# vide encoding very slow..



## gordon93 (May 12, 2019)

Hello,
I encode a .ts (transport stream)file movie in Xvid format with virtualDub2 and do not understand why the processor is so lazy. It works at only 18% capacity. The processor is an i7 2600k. As far as I know on the rendering side, CPU encodings should count the most , but he sleep. Why?It's normal to work at only 18% capacity?


----------



## notb (May 12, 2019)

gordon93 said:


> I encode a .ts (transport stream)file movie in Xvid format with virtualDub2 and do not understand why the processor is so lazy.

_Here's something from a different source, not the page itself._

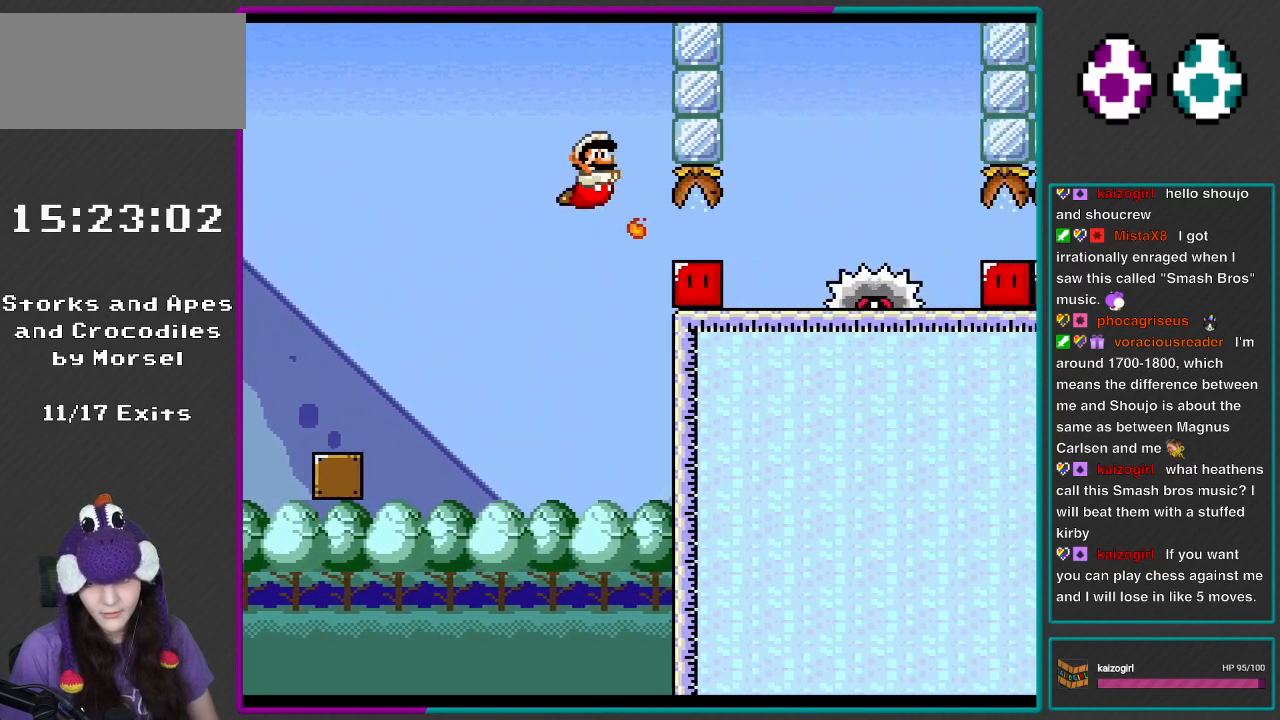
{"buttons": ["Y", "DPAD_DOWN", "DPAD_RIGHT"], "events": [[17, "A", "down"], [17, "X", "down"], [67, "A", "up"], [100, "B", "up"], [133, "X", "up"], [183, "DPAD_RIGHT", "up"], [250, "DPAD_RIGHT", "down"], [483, "DPAD_DOWN", "down"]]}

I don't know VirtualDub2, but in VirtualDub you had to switch multi-thread support on (it's somewhere in the options). Check it.


----------



## gordon93 (May 12, 2019)

one more question.Is there another program like vdub 2 to have it Direct stream copy function?I want to direct stream of a .ts file

I found Avidemux,is the best alternative and is more better than vdub


----------



## kastriot (May 12, 2019)

Read this:









						How to stream Videos and TS files, and also manipulate them for your needs · linnovate/replay-infra Wiki
					

Contribute to linnovate/replay-infra development by creating an account on GitHub.




					github.com


----------



## steen (May 12, 2019)

For transport stream, my workflow is ts-doctor to demux/repair/cut out the program stream I want, then freemake video converter to linear edit & single pass encode to h264 at an appropriate bit rate. Broadcast bitrates are so low it's hardly worth doing anything fancier. 8 threads run @ >90% during encode. Otherwise I'll use handbrake or premiere for high bitrate 4k. If you want to direct stream .ts try vlc.


----------